SOLOPOS.COM - Ilustrasi koki. (freepik)

Solopos.com, SOLO—Tata boga bagi sebagian kalangan masih identik dengan perempuan. Pandangan ini merupakan warisan budaya dari sudut pandang yang bias gender.

Seorang perempuan harus pandai-pandai menyajikan makanan. Para pria selayaknya tinggal di rumah, menikmati sajian tersebut.

Promosi Jalur Mudik Pantura Jawa Makin Adem Berkat Trembesi

Identitas pria yang seolah tabu untuk berinteraksi dengan peralatan memasak di dapur, mengolah menu masakan, ataupun berkreasi dengan bahan makanan, hingga menghasilkan jenis makanan, masih cukup melekat di masyarakat kita. Padahal, di sisi lain, sudah lumrah dan sering kita temui koki atau juru masak laki-laki.

Namun, paradigma bahwa memasak adalah ranahnya perempuan belum hilang. Inilah yang dialami seorang siswa di SMKN 3 Sukoharjo. Anggapan bahwa laki-laki kurang pantas untuk belajar memasak tidak dia ambil pusing. Dengan yakin dia mengambil Jurusan Tata Boga di sekolahannya.

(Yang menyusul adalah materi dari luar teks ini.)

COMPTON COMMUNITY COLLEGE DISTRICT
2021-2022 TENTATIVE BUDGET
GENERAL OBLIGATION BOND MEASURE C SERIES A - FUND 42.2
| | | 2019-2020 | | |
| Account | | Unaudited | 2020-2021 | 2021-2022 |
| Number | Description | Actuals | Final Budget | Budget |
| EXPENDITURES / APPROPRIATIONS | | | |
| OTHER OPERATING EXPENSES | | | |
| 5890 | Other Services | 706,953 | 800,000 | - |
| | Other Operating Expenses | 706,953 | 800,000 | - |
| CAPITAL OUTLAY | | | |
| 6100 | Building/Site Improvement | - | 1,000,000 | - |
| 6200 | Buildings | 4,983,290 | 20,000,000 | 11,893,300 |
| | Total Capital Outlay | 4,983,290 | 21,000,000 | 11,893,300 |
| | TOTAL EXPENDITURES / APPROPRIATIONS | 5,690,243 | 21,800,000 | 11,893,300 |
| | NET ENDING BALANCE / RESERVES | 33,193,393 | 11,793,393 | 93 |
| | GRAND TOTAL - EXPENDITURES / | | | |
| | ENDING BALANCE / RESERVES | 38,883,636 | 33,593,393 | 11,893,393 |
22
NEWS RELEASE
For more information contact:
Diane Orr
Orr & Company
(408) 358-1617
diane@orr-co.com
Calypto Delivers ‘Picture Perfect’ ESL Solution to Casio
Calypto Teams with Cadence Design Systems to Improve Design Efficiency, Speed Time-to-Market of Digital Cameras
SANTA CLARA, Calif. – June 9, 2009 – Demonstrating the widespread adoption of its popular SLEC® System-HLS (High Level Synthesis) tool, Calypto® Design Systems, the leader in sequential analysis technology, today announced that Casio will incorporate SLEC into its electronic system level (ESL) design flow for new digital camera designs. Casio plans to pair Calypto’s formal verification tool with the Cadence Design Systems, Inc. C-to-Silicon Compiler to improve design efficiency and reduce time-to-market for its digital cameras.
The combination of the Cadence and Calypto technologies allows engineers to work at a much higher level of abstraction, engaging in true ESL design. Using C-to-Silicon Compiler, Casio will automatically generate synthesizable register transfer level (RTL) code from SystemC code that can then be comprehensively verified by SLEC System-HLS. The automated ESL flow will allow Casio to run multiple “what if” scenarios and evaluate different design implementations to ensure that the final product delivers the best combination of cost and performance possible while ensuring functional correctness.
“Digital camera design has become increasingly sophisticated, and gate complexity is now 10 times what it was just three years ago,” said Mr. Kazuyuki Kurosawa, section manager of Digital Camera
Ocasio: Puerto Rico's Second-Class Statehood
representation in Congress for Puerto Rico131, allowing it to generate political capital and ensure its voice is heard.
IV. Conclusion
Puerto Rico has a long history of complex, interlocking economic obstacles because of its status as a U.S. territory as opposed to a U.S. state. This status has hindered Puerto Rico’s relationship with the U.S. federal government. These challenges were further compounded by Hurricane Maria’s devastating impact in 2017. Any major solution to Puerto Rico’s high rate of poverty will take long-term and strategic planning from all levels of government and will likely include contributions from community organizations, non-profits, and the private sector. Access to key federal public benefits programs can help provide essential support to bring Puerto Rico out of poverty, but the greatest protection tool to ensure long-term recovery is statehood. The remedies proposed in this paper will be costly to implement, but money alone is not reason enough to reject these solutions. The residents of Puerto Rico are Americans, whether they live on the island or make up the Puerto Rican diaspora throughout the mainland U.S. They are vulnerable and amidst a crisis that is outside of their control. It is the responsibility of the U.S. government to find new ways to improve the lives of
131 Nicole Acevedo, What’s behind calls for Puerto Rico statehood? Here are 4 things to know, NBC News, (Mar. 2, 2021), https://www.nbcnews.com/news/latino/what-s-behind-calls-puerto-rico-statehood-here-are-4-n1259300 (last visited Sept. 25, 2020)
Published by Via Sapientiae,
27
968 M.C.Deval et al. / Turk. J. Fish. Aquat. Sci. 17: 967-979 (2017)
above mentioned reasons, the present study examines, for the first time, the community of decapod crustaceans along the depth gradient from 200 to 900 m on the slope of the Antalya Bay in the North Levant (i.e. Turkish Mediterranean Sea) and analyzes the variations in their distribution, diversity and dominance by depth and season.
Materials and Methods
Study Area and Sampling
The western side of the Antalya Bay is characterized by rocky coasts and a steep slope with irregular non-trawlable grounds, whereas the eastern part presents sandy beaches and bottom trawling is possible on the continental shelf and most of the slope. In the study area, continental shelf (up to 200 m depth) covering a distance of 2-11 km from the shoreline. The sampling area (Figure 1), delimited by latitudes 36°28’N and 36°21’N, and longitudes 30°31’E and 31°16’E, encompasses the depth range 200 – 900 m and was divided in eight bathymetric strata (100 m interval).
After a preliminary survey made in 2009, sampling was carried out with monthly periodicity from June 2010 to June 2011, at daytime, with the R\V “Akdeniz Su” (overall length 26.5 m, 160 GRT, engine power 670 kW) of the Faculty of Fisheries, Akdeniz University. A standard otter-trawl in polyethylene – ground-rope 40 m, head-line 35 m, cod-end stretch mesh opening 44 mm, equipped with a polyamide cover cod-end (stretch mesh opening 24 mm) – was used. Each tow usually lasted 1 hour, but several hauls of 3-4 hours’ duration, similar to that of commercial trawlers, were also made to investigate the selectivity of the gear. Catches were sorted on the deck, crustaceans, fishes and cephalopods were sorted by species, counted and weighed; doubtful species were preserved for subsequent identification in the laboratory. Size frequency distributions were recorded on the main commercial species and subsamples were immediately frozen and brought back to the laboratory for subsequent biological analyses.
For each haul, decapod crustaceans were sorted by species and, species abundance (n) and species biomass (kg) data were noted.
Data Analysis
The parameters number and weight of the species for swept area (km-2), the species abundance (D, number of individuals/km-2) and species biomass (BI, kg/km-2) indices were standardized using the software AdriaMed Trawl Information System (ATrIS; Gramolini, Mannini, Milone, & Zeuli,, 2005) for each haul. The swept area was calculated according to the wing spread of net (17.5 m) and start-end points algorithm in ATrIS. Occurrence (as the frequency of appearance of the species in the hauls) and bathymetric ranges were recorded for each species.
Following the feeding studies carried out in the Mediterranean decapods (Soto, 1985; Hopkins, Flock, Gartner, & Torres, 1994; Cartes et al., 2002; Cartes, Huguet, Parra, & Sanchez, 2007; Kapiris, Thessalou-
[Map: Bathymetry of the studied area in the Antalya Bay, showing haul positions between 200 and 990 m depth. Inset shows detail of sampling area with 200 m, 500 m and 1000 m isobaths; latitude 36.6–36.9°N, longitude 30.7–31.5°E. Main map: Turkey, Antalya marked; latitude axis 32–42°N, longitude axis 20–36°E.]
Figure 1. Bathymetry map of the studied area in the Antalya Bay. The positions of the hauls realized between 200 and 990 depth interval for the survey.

“Saya ingin menjadi chef yang sukses dan mendirikan restoran dengan menu western,” begitu kata dia selalu saat ditanya mengenai cita-citanya selulus SMK.
Siswa itu adalah salah seorang siswa Kelas XI Tata Boga. Dia tertarik dengan dunia boga sejak duduk di bangku sekolah dasar. Saat masih kecil, tanpa disuruhpun, dia sering membantu ibunya yang sehari-harinya adalah seorang ibu rumah tangga.

Anak itu terbiasa menyiapkan makanan untuk seluruh keluarga. Meski menu yang biasa dimasak bersama sang ibu tergolong menu sederhana, namun dia selalu bersemangat dan sangat menikmati aktivitas di dapur bersama Mamak/Mak e, panggilannya untuk sang ibu.

Ketertarikannya pada dunia boga seperti gayung bersambut. Saat dia mengetahui dari tetangganya yang juga bersekolah di SMKN 3 Sukoharjo bahwa di sekolah tersebut ada Jurusan Tata Boga, anak laki-laki itu langsung mendaftar tanpa pikir panjang.

Keberuntungan ada di tangannya. Dia diterima. Teman-temannya yang didominasi kaum perempuan tidak menyurutkan kegembiraannya untuk bisa bersekolah di bidang boga. Baginya, laki-laki juga memiliki kesempatan besar untuk menjadi juru masak yang andal.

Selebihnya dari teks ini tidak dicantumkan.